The input Start Marker

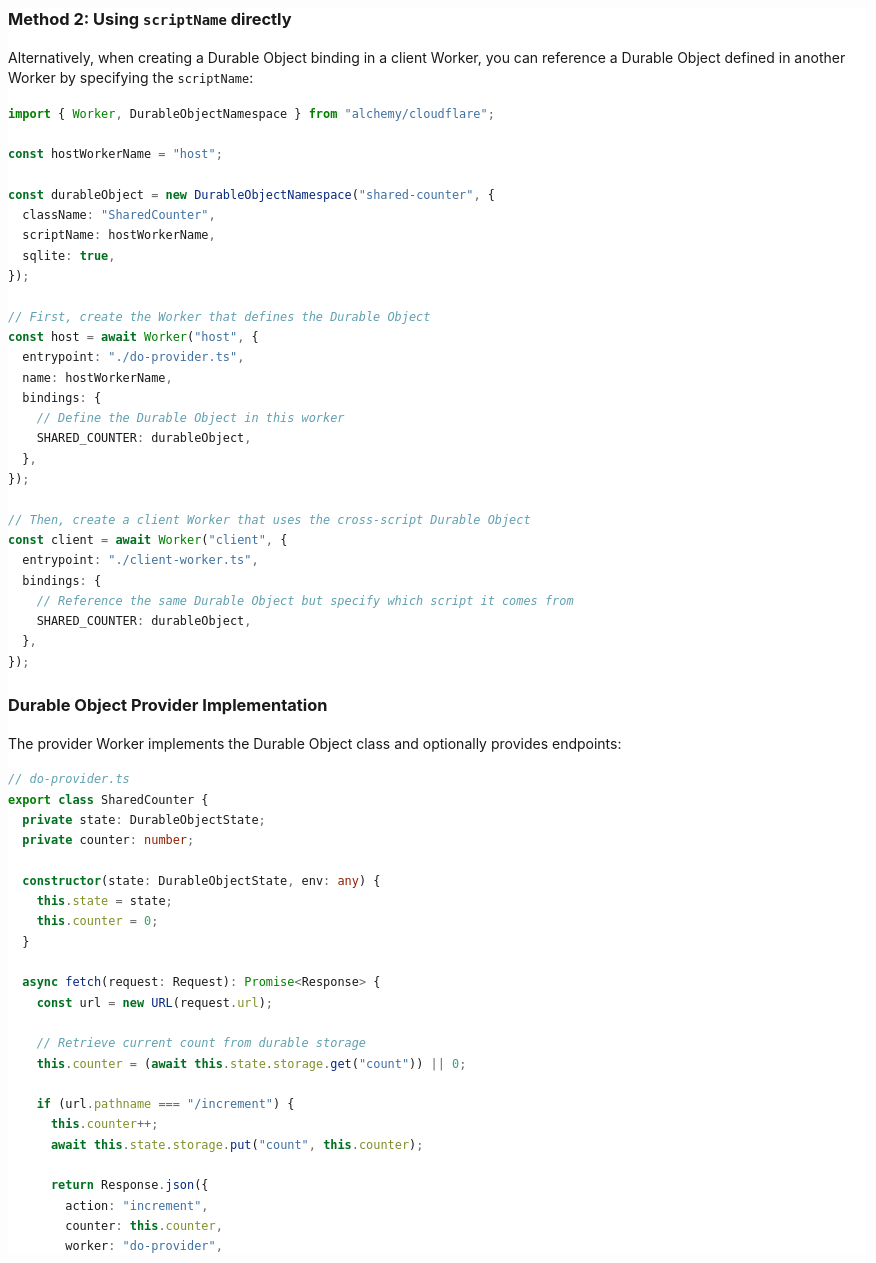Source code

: ### Method 2: Using `scriptName` directly

Alternatively, when creating a Durable Object binding in a client Worker, you can reference a Durable Object defined in another Worker by specifying the `scriptName`:

```ts
import { Worker, DurableObjectNamespace } from "alchemy/cloudflare";

const hostWorkerName = "host";

const durableObject = new DurableObjectNamespace("shared-counter", {
  className: "SharedCounter",
  scriptName: hostWorkerName,
  sqlite: true,
});

// First, create the Worker that defines the Durable Object
const host = await Worker("host", {
  entrypoint: "./do-provider.ts",
  name: hostWorkerName,
  bindings: {
    // Define the Durable Object in this worker
    SHARED_COUNTER: durableObject,
  },
});

// Then, create a client Worker that uses the cross-script Durable Object
const client = await Worker("client", {
  entrypoint: "./client-worker.ts",
  bindings: {
    // Reference the same Durable Object but specify which script it comes from
    SHARED_COUNTER: durableObject,
  },
});
```

### Durable Object Provider Implementation

The provider Worker implements the Durable Object class and optionally provides endpoints:

```ts
// do-provider.ts
export class SharedCounter {
  private state: DurableObjectState;
  private counter: number;

  constructor(state: DurableObjectState, env: any) {
    this.state = state;
    this.counter = 0;
  }

  async fetch(request: Request): Promise<Response> {
    const url = new URL(request.url);

    // Retrieve current count from durable storage
    this.counter = (await this.state.storage.get("count")) || 0;

    if (url.pathname === "/increment") {
      this.counter++;
      await this.state.storage.put("count", this.counter);

      return Response.json({
        action: "increment",
        counter: this.counter,
        worker: "do-provider",
```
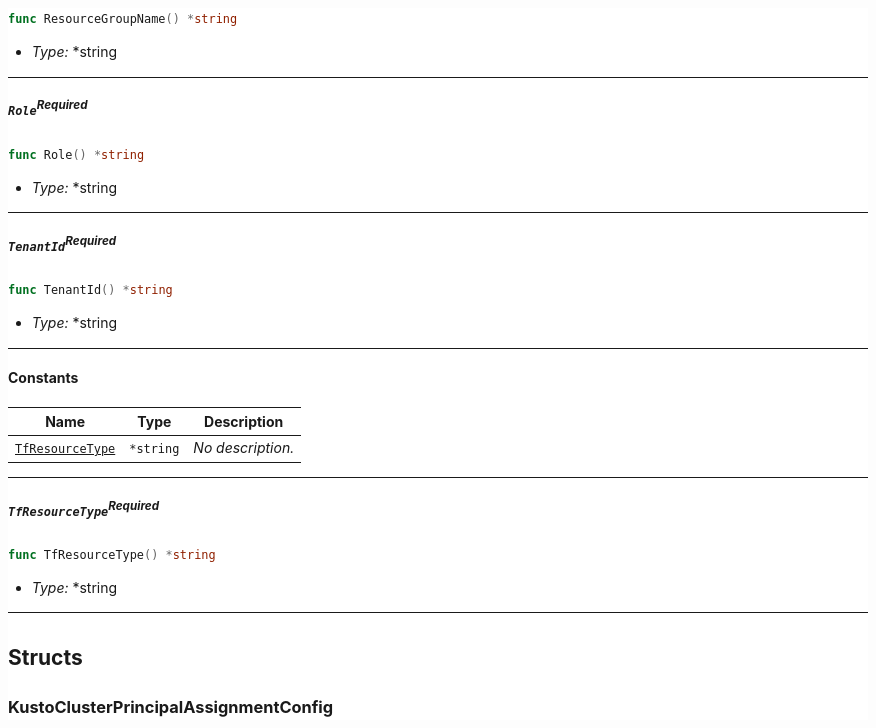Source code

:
 ```go
func ResourceGroupName() *string
```

- *Type:* *string

---

##### `Role`<sup>Required</sup> <a name="Role" id="@cdktf/provider-azurerm.kustoClusterPrincipalAssignment.KustoClusterPrincipalAssignment.property.role"></a>

```go
func Role() *string
```

- *Type:* *string

---

##### `TenantId`<sup>Required</sup> <a name="TenantId" id="@cdktf/provider-azurerm.kustoClusterPrincipalAssignment.KustoClusterPrincipalAssignment.property.tenantId"></a>

```go
func TenantId() *string
```

- *Type:* *string

---

#### Constants <a name="Constants" id="Constants"></a>

| **Name** | **Type** | **Description** |
| --- | --- | --- |
| <code><a href="#@cdktf/provider-azurerm.kustoClusterPrincipalAssignment.KustoClusterPrincipalAssignment.property.tfResourceType">TfResourceType</a></code> | <code>*string</code> | *No description.* |

---

##### `TfResourceType`<sup>Required</sup> <a name="TfResourceType" id="@cdktf/provider-azurerm.kustoClusterPrincipalAssignment.KustoClusterPrincipalAssignment.property.tfResourceType"></a>

```go
func TfResourceType() *string
```

- *Type:* *string

---

## Structs <a name="Structs" id="Structs"></a>

### KustoClusterPrincipalAssignmentConfig <a name="KustoClusterPrincipalAssignmentConfig" id="@cdktf/provider-azurerm.kustoClusterPrincipalAssignment.KustoClusterPrincipalAssignmentConfig"></a>

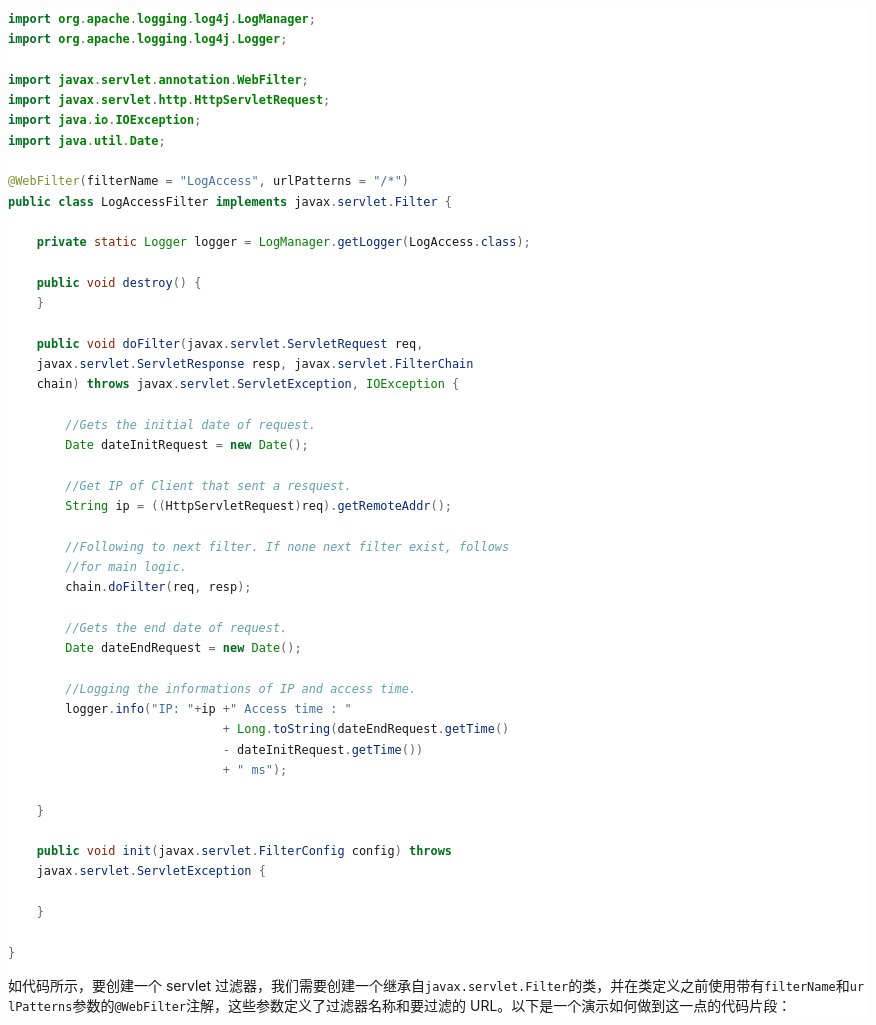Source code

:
 ```java
import org.apache.logging.log4j.LogManager;
import org.apache.logging.log4j.Logger;

import javax.servlet.annotation.WebFilter;
import javax.servlet.http.HttpServletRequest;
import java.io.IOException;
import java.util.Date;

@WebFilter(filterName = "LogAccess", urlPatterns = "/*")
public class LogAccessFilter implements javax.servlet.Filter {

    private static Logger logger = LogManager.getLogger(LogAccess.class);

    public void destroy() {
    }

    public void doFilter(javax.servlet.ServletRequest req, 
    javax.servlet.ServletResponse resp, javax.servlet.FilterChain 
    chain) throws javax.servlet.ServletException, IOException {

        //Gets the initial date of request.
        Date dateInitRequest = new Date();

        //Get IP of Client that sent a resquest.
        String ip = ((HttpServletRequest)req).getRemoteAddr();

        //Following to next filter. If none next filter exist, follows   
        //for main logic.
        chain.doFilter(req, resp);

        //Gets the end date of request.
        Date dateEndRequest = new Date();

        //Logging the informations of IP and access time.
        logger.info("IP: "+ip +" Access time : "
                              + Long.toString(dateEndRequest.getTime() 
                              - dateInitRequest.getTime())
                              + " ms");

    }

    public void init(javax.servlet.FilterConfig config) throws 
    javax.servlet.ServletException {

    }

}
```

如代码所示，要创建一个 servlet 过滤器，我们需要创建一个继承自`javax.servlet.Filter`的类，并在类定义之前使用带有`filterName`和`urlPatterns`参数的`@WebFilter`注解，这些参数定义了过滤器名称和要过滤的 URL。以下是一个演示如何做到这一点的代码片段：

The input End Marker

→ **What you should do**:
Pictures are to be left out; the listing above is otherwise to be copied exactly.

→ **Answer space**:
Source code

: ### Method 2: Using `scriptName` directly

Alternatively, when creating a Durable Object binding in a client Worker, you can reference a Durable Object defined in another Worker by specifying the `scriptName`:

```ts
import { Worker, DurableObjectNamespace } from "alchemy/cloudflare";

const hostWorkerName = "host";

const durableObject = new DurableObjectNamespace("shared-counter", {
  className: "SharedCounter",
  scriptName: hostWorkerName,
  sqlite: true,
});

// First, create the Worker that defines the Durable Object
const host = await Worker("host", {
  entrypoint: "./do-provider.ts",
  name: hostWorkerName,
  bindings: {
    // Define the Durable Object in this worker
    SHARED_COUNTER: durableObject,
  },
});

// Then, create a client Worker that uses the cross-script Durable Object
const client = await Worker("client", {
  entrypoint: "./client-worker.ts",
  bindings: {
    // Reference the same Durable Object but specify which script it comes from
    SHARED_COUNTER: durableObject,
  },
});
```

### Durable Object Provider Implementation

The provider Worker implements the Durable Object class and optionally provides endpoints:

```ts
// do-provider.ts
export class SharedCounter {
  private state: DurableObjectState;
  private counter: number;

  constructor(state: DurableObjectState, env: any) {
    this.state = state;
    this.counter = 0;
  }

  async fetch(request: Request): Promise<Response> {
    const url = new URL(request.url);

    // Retrieve current count from durable storage
    this.counter = (await this.state.storage.get("count")) || 0;

    if (url.pathname === "/increment") {
      this.counter++;
      await this.state.storage.put("count", this.counter);

      return Response.json({
        action: "increment",
        counter: this.counter,
        worker: "do-provider",
```
Source code

:
 ```go
func ResourceGroupName() *string
```

- *Type:* *string

---

##### `Role`<sup>Required</sup> <a name="Role" id="@cdktf/provider-azurerm.kustoClusterPrincipalAssignment.KustoClusterPrincipalAssignment.property.role"></a>

```go
func Role() *string
```

- *Type:* *string

---

##### `TenantId`<sup>Required</sup> <a name="TenantId" id="@cdktf/provider-azurerm.kustoClusterPrincipalAssignment.KustoClusterPrincipalAssignment.property.tenantId"></a>

```go
func TenantId() *string
```

- *Type:* *string

---

#### Constants <a name="Constants" id="Constants"></a>

| **Name** | **Type** | **Description** |
| --- | --- | --- |
| <code><a href="#@cdktf/provider-azurerm.kustoClusterPrincipalAssignment.KustoClusterPrincipalAssignment.property.tfResourceType">TfResourceType</a></code> | <code>*string</code> | *No description.* |

---

##### `TfResourceType`<sup>Required</sup> <a name="TfResourceType" id="@cdktf/provider-azurerm.kustoClusterPrincipalAssignment.KustoClusterPrincipalAssignment.property.tfResourceType"></a>

```go
func TfResourceType() *string
```

- *Type:* *string

---

## Structs <a name="Structs" id="Structs"></a>

### KustoClusterPrincipalAssignmentConfig <a name="KustoClusterPrincipalAssignmentConfig" id="@cdktf/provider-azurerm.kustoClusterPrincipalAssignment.KustoClusterPrincipalAssignmentConfig"></a>

Source code

:
 ```java
import org.apache.logging.log4j.LogManager;
import org.apache.logging.log4j.Logger;

import javax.servlet.annotation.WebFilter;
import javax.servlet.http.HttpServletRequest;
import java.io.IOException;
import java.util.Date;

@WebFilter(filterName = "LogAccess", urlPatterns = "/*")
public class LogAccessFilter implements javax.servlet.Filter {

    private static Logger logger = LogManager.getLogger(LogAccess.class);

    public void destroy() {
    }

    public void doFilter(javax.servlet.ServletRequest req, 
    javax.servlet.ServletResponse resp, javax.servlet.FilterChain 
    chain) throws javax.servlet.ServletException, IOException {

        //Gets the initial date of request.
        Date dateInitRequest = new Date();

        //Get IP of Client that sent a resquest.
        String ip = ((HttpServletRequest)req).getRemoteAddr();

        //Following to next filter. If none next filter exist, follows   
        //for main logic.
        chain.doFilter(req, resp);

        //Gets the end date of request.
        Date dateEndRequest = new Date();

        //Logging the informations of IP and access time.
        logger.info("IP: "+ip +" Access time : "
                              + Long.toString(dateEndRequest.getTime() 
                              - dateInitRequest.getTime())
                              + " ms");

    }

    public void init(javax.servlet.FilterConfig config) throws 
    javax.servlet.ServletException {

    }

}
```

如代码所示，要创建一个 servlet 过滤器，我们需要创建一个继承自`javax.servlet.Filter`的类，并在类定义之前使用带有`filterName`和`urlPatterns`参数的`@WebFilter`注解，这些参数定义了过滤器名称和要过滤的 URL。以下是一个演示如何做到这一点的代码片段：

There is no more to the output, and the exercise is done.